Kremlin critic Alexei Navalny was detained by Russian police at passport control after flying back to Russia from Germany for the first time since being poisoned last summer.
He flew from Berlin to Moscow, arriving in Russia for the first time since he was nearly killed by a nerve agent attack.
The activist says the authorities were behind the attempt on his life, an allegation backed up by investigative journalists but denied by the Kremlin.
Russia's FSIN prison authority confirmed that officers had detained him, the Interfax news agency reported.
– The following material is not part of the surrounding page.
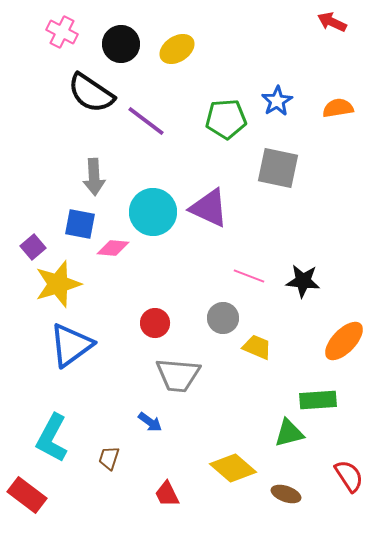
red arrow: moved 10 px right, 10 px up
Metal barriers were erected inside the airport, Vnukovo, and Russian media reported that several activists - including key Navalny ally Lyubov Sobol - had been detained there.
Navalny - who had been treated in Germany - earlier appealed to supporters to meet him off the flight, and a "Let's meet Navalny" page has been set up on Facebook (in Russian). Thousands of people have said they will go or expressed an interest, despite forecasts of extreme cold.
After boarding his Pobeda airlines plane, the opposition politician said: "I'm sure that everything will be absolutely fine, I'm very happy today."
He also accused the Kremlin of encouraging people to go to Vnukovo to see a pop star, Olga Buzova, in a bid to squeeze out his supporters.
Navalny collapsed on an internal flight in Siberia last August, and it later emerged he had been poisoned with a Novichok nerve agent.
Russian authorities have consistently denied any role in the poisoning, and the Kremlin has rejected Mr Navalny's claims that President Vladimir Putin himself ordered it.
The Putin critic has said he misses Moscow, is almost fully recovered from the attack, and that there was never any doubt he would return.
Warned of imprisonment
The Russian authorities had warned Navalny could face imprisonment after missing a prison service deadline in December to report at an office in Moscow.
The prison service accuses him of violating conditions imposed after a conviction for embezzlement, for which he received a suspended sentence. He has always condemned the case as politically motivated.
Separately, Russia's investigative committee has launched a new criminal case against him on fraud charges related to transfers of money to various NGOs, including his Anti-Corruption Foundation.
Navalny has asserted that Mr Putin is doing all he can to stop his opponent from coming back by fabricating new cases against him.
What happened to Navalny?
In August, the opposition leader collapsed on a plane flying home from Tomsk in Siberia to Moscow and the pilot diverted the flight to the city of Omsk, from where he was eventually allowed to fly on to Germany in an induced coma.
He was released from hospital in Berlin in September to continue his recuperation.
Navalny said recently he was able to do push-ups and squat exercises, and therefore had probably almost fully recovered.
Last month, investigative reporters named three FSB agents who had travelled to Tomsk at the time Mr Navalny was there, and said the specialist unit had tailed him for years.
Navalny then, in a phone call, duped an FSB agent named Konstantin Kudryavtsev into revealing details of the operation against him, according to the Bellingcat investigative group.
The agent told him that the Novichok used to poison him was placed in his underpants.
Mr Kudryavtsev said during the phone call he had been sent to Omsk later to seize Mr Navalny's clothes and remove all traces of Novichok from them.
President Putin has dismissed the investigation by Bellingcat and others into who poisoned Mr Navalny as "a trick" and said that he was backed by US intelligence services.